À la longue, ce jardin m’agace un peu, tant il est bien tenu. Et avec cela, tout plein d’écriteaux, qui interdisent chacun quelque chose, comme, par exemple, de molester les anguilles centenaires du bassin, qui sont, paraît-il, d’une grande naïveté, malgré leur âge. Ma petite amie, c’est à cause du sien qu’elle est naïve ; et, aucun écriteau ne me le défendant, je baise une troisième fois sa lèvre monmartraise et rouge.
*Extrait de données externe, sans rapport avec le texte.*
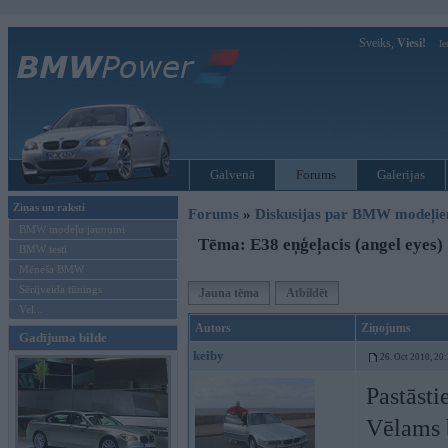
Sveiks,
Viesi!
Ie
Galvenā
Forums
Galerijas
Ziņas un raksti
Forums
»
Diskusijas par BMW modeļi
BMW modeļu jaunumi
Tēma: E38 eņģeļacis (angel eyes)
BMW testi
Mēneša BMW
Sērijveida tūnings
Jauna tēma
Atbildēt
Vel...
Autors
Ziņojums
Gadījuma bilde
keiby
26. Oct 2010, 20
Pastāsti
Vēlams b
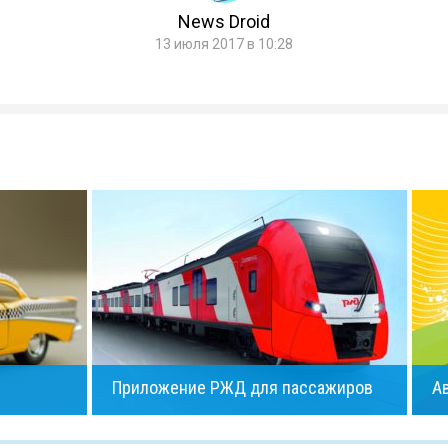
News Droid
13 июля 2017 в 10:28
Приложение РЖД для пассажиров
А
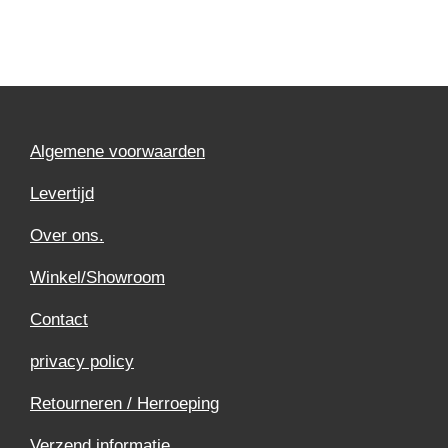
Algemene voorwaarden
Levertijd
Over ons.
Winkel/Showroom
Contact
privacy policy
Retourneren / Herroeping
Verzend informatie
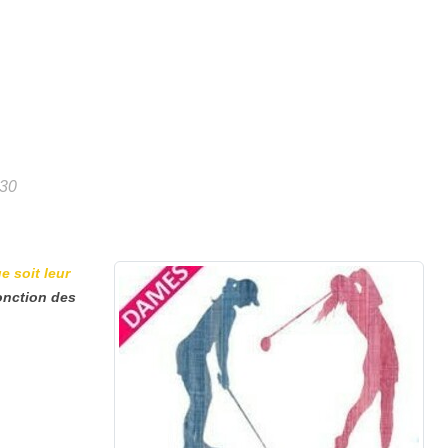
h30
e soit leur
fonction des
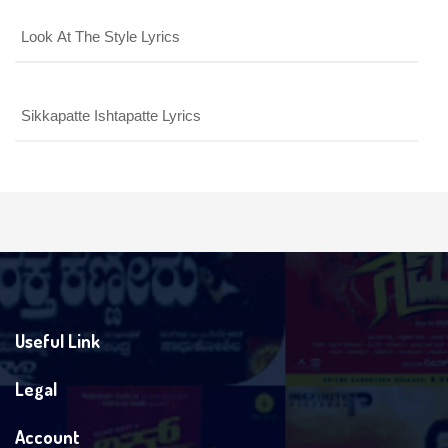
Look At The Style Lyrics
Sikkapatte Ishtapatte Lyrics
Useful Link
Legal
Account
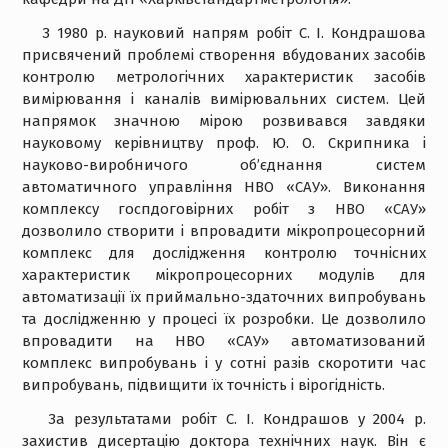
З 1980 р. науковий напрям робіт С. І. Кондрашова
присвячений проблемі створення вбудованих засобів
контролю метрологічних характеристик засобів
вимірювання і каналів вимірювальних систем. Цей
напрямок значною мірою розвивався завдяки
науковому керівництву проф. Ю. О. Скрипника і
науково-виробничого об’єднання систем
автоматичного управління НВО «САУ». Виконання
комплексу госпдоговірних робіт з НВО «САУ»
дозволило створити і впровадити мікропроцесорний
комплекс для дослідження контролю точнісних
характеристик мікропроцесорних модулів для
автоматизації їх приймально-здаточних випробувань
та дослідженню у процесі їх розробки. Це дозволило
впровадити на НВО «САУ» автоматизований
комплекс випробувань і у сотні разів скоротити час
випробувань, підвищити їх точність і вірогідність.
За результатами робіт С. І. Кондрашов у 2004 р.
захистив дисертацію доктора технічних наук. Він є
C’est quelque chose de mettre une jolie fille d’accord avec le paysage. Autour de celle-ci, je voudrais voir, plutôt que ce jardin ratissé, la forêt vierge vert de gris, avec ses arbres morts tout blancs, ses troncs guillochés d’argent et ses fougères géantes en forme de chandeliers — ou bien encore la forêt française d’automne, où je cherchais des champignons, avec la petite Chose aux yeux de pervenche.

Il paraît que vous avez mal tourné, depuis, chère petite Chose. Mais bien ou mal, pour une femme, n’est-ce pas, l’important c’est de tourner.

Alger, 189..— Entendu hier, sous les arcades de Babazoun, vers six heures, un voyou qui criait à son compagnon : « L’argent, moi, je la reçois des femmes ! Tandis que toi… »

Tout cela avec un air de mépris, dont l’autre était visible ment affligé.